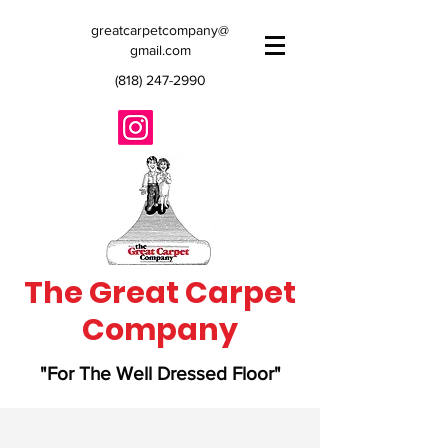
greatcarpetcompany@
gmail.com
(818) 247-2990
The Great Carpet
Company
"For The Well Dressed Floor"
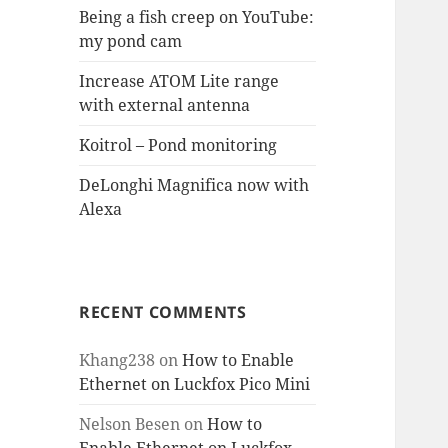
Being a fish creep on YouTube:
my pond cam
Increase ATOM Lite range
with external antenna
Koitrol – Pond monitoring
DeLonghi Magnifica now with
Alexa
RECENT COMMENTS
Khang238
on
How to Enable
Ethernet on Luckfox Pico Mini
Nelson Besen
on
How to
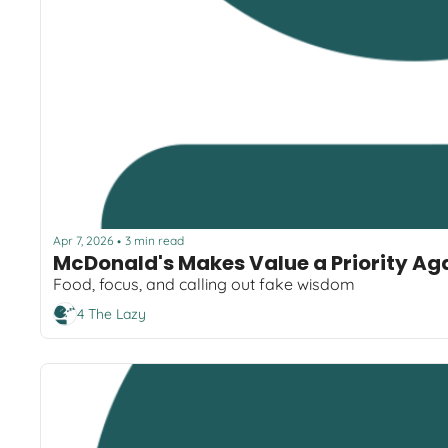
Apr 7, 2026
3 min read
•
McDonald's Makes Value a Priority Ag
Food, focus, and calling out fake wisdom
4 The Lazy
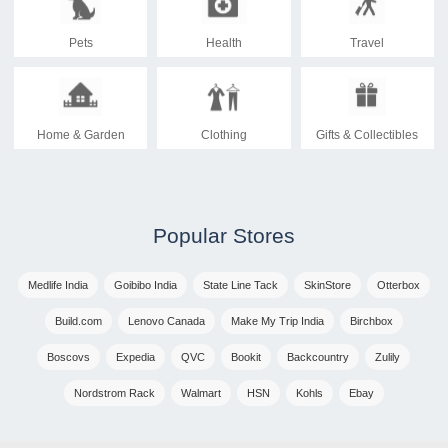
Pets
Health
Travel
Home & Garden
Clothing
Gifts & Collectibles
Popular Stores
Medlife India
Goibibo India
State Line Tack
SkinStore
Otterbox
Build.com
Lenovo Canada
Make My Trip India
Birchbox
Boscovs
Expedia
QVC
Bookit
Backcountry
Zulily
Nordstrom Rack
Walmart
HSN
Kohls
Ebay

-=-=-

TUJUAN LATIHAN:
Kutip setiap baris pada item di atas yang memuat kata "India". Huruf besar dan huruf kecil dibedakan.

JAWABAN LATIHAN:
Medlife India
Goibibo India
Make My Trip India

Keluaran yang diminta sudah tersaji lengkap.